======== EXCERPT TO READ ========
Accommodative Intraocular Lenses After Cataract Removal
|Effective Date:||August 15, 2019|
|Last Reviewed:||September 30, 2019|
This policy provides direction on correct billing for intraocular lenses (IOL) following cataract surgery.
Three types of intraocular lenses (IOL) are used following cataract surgery:
- Standard or conventional lens
- Astigmatism-correcting intraocular lens (A-C-IOL)
- Presbyopia-correcting intraocular lens (P-C-IOL)
The allowance for the standard or conventional IOL is included in the hospital outpatient facility fee schedule and the Ambulatory Surgical Center (ASC) surgical fee schedule amount for cataract surgery.
|C1780||Lens, intraocular (New Technology)|
|V2630||Anterior chamber intraocular lens|
|V2631||Iris supported intraocular lens|
|V2632||Posterior chamber intraocular lens|
Note: C-codes are allowed on UB-04 claims only.
Blue Cross Blue Shield of North Dakota (BCBSND) will require the specific IOL HCPCS codes below to be billed on revenue code 0276 (Intraocular Lens). The charges billed for the accommodative IOL HCPCS code must be the difference between the accommodative IOL and the standard IOL charge. The amount billed on revenue code 0276 will be rejected as member liable.
|Q1004||New technology, intraocular lens, category 4 as defined in Federal Register notice|
|Q1005||New technology, intraocular lens, category 5 as defined in Federal Register notice|
|V2787||Astigmatism correcting function of intraocular lens|
|V2788||Prebyopia correcting function of intraocular lens|
|S0596||Phakic intraocular lens for correction of refractive error|
Any charges reflecting the cost of the standard lens should not be member liable and therefore should not be included in the amount billed for the accommodative IOL HCPCS. The rate for the cataract surgery includes payment for the standard IOL.
========
Please continue the intraocular lens billing policy above, starting right after its final sentence.
======== DATA EXTRACTS ========
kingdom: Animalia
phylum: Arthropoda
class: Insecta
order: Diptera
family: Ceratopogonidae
========
======== DATA EXTRACTS ========
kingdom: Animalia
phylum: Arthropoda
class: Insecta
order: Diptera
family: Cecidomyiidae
========
======== DATA EXTRACTS ========
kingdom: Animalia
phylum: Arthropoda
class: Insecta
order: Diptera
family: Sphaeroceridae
========
### EXERCISE OUTPUT
Limitations and Exclusions:
While reimbursement is considered, payment determination is subject to, but not limited to:
- Group or Individual benefit
- Provider Participation Agreement
- Routine claim editing logic, including but not limited to incidental or mutually exclusive logic, and medical necessity
- Mandated or legislative required criteria will always supersede.
In instances where the provider is participating, based on member benefits, co-payment, coinsurance, and/or deductible shall apply.
|9/30/2019||Additions: Added Limitations and Exclusions statement.
Changes: Standard and accomodative IOLs HCPCS codes listed on prior policy were included in one table. New policy language includes separate tables for standard and accomodative IOL HCPCS codes.
Deletions: Removed member coverage language as this is listed in BCBSND medical policy.
Reimbursement policies are intended only to establish general guidelines for reimbursement under BCBSND plans. BCBSND retains the right to review and update its reimbursement policy guidelines at its sole discretion.